Buildkite incident

Increased error rates from Test Plan API

Major Resolved View vendor source →

Buildkite experienced a major incident on March 10, 2026 affecting REST API, lasting 8h 13m. The incident has been resolved; the full update timeline is below.

Started
Mar 10, 2026, 01:21 AM UTC
Resolved
Mar 10, 2026, 09:34 AM UTC
Duration
8h 13m
Detected by Pingoru
Mar 10, 2026, 01:21 AM UTC

Affected components

REST API

Update timeline

  1. investigating Mar 10, 2026, 01:21 AM UTC

    We've observed periodic test splitting plan timing out and falling back to non-intelligent splitting. Performance appears to be back to normal as of an hour ago. We are continuing to investigate the root cause and solve the underlying issue.

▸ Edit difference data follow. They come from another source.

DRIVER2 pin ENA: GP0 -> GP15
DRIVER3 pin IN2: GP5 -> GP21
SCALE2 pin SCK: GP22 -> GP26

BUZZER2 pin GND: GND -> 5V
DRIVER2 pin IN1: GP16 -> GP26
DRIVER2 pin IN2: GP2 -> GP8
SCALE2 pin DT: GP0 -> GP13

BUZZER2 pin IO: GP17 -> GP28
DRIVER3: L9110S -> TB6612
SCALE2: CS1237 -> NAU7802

  2. monitoring Mar 10, 2026, 02:25 AM UTC

    We have implemented several mitigation and continue working on fixing the underlying cause. Our team is actively monitoring the situation to ensure the stability. We will provide further updates as we make progress on resolving this issue.

  3. resolved Mar 10, 2026, 09:34 AM UTC

    Our mitigations have resolved the elevated latency and likelihood of suboptimal fallback test plans. We have also identified and fixed a blind-spot in our automated alerting, which was previously unable to detect this scenario as an issue. Work continues this week to resolve the underlying performance issue by restructuring how the relevant data is ingested and accessed.